## Задания
A – Переведите на английский язык предложение из предложенного текста: «И действительно золотая, солнечно застывшая осень кругом.»
B – Подхватите предложенный текст, дневниковую запись, и продолжите его сразу после последнего приведенного предложения.

## Предложенный текст
-- -- --
А на глубине сознания, почти в подсознании – непрекращающийся спор с Солженицыным, словно весь смысл того, что с ним происходит, – в нашем с ним 'единоборстве', что именно нам – мне и ему – суждено столкнуться на 'узкой дорожке'. Словно для меня это вопрос 'экзистенциальный' – ошибся ли я в том, что я в нем услышал ('триединая интуиция', 'зрячая любовь'…'), или нет…
Пятница, 24 октября 1975
Сегодня утром – ранняя Литургия, лекции – и опять встречи, разговоры, чужие заботы, чужие дела, груда писем. При этом – дичайшая простуда. И действительно золотая, солнечно застывшая осень кругом.
-- -- --
## Фрагменты данных
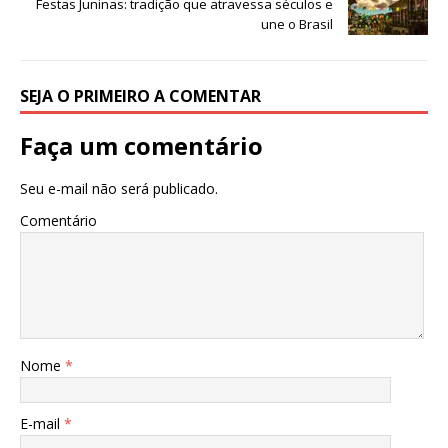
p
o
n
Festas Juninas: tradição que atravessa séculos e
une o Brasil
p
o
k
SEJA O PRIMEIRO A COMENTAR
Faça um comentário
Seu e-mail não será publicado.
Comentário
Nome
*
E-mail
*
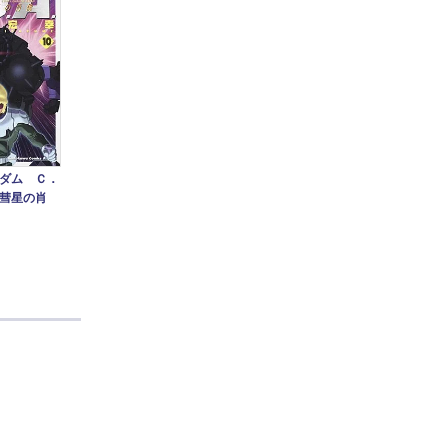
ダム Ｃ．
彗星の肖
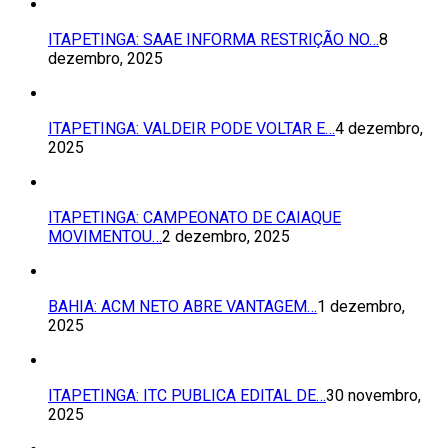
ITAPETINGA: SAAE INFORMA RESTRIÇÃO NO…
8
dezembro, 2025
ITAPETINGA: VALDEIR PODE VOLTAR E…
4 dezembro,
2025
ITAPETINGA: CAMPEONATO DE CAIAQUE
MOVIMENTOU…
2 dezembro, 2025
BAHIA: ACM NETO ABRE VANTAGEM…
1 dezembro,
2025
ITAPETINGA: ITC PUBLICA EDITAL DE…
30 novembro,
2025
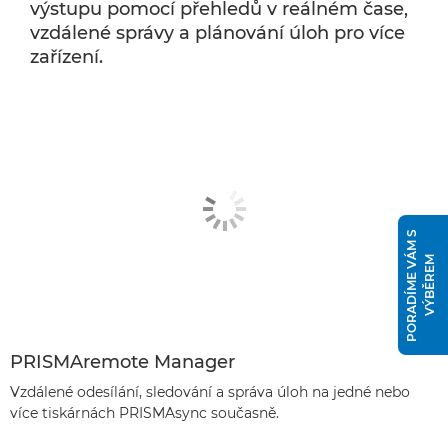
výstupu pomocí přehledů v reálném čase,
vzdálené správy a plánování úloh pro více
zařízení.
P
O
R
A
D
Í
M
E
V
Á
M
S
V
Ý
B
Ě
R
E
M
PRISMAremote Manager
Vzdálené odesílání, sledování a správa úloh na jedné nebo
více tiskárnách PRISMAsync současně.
-- -- --
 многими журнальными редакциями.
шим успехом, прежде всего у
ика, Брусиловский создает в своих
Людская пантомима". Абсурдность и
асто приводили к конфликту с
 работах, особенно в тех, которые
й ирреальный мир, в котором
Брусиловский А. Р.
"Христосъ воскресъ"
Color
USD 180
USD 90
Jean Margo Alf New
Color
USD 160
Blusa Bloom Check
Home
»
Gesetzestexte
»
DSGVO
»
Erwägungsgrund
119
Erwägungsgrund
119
-- -- --
## Ответы к заданиям
A – And all around, truly, a golden autumn, stilled in the sunlight.

B –
Понедельник, 27 октября 1975
Вся суббота – в тяжелых беседах: с N., пойманном на наркотиках, с Е., 'ненавидящей' своего мужа, и т.д. Уныние от всего этого, от той 'постыдной лужи', в которой 'Твой День Четвертый отражен'1 … И снова и снова убеждение в страшной, демонической двусмысленности религии и так называемого 'религиозного опыта'. Мне иногда кажется до ужаса очевидным, что все то в 'религии', что не от Христа, не в Нем, не через Него и не к Нему, – все от дьявола. По Евангелию от Иоанна, Дух Святой 'егда приидет, известит мир о грехе …'2 . Грех же в том, что не веруют во Христа. Поэтому греховно грехом называть что-либо иное: грех – это не 'претворить' религию в знание, любовь и жизнь Христовы…
И вдруг – среди этих тяжелых разговоров – утешение: маленькая девочка, 10лет, из России, которую я крестил вчера после Литургии и которую видел несколько минут в субботу. Прикосновение Святого Духа – Его красоты, чистоты, любви, опыт любви Божьей. Даже как-то страшно стало от этого опыта: словно прикоснулся к чему-то избранному.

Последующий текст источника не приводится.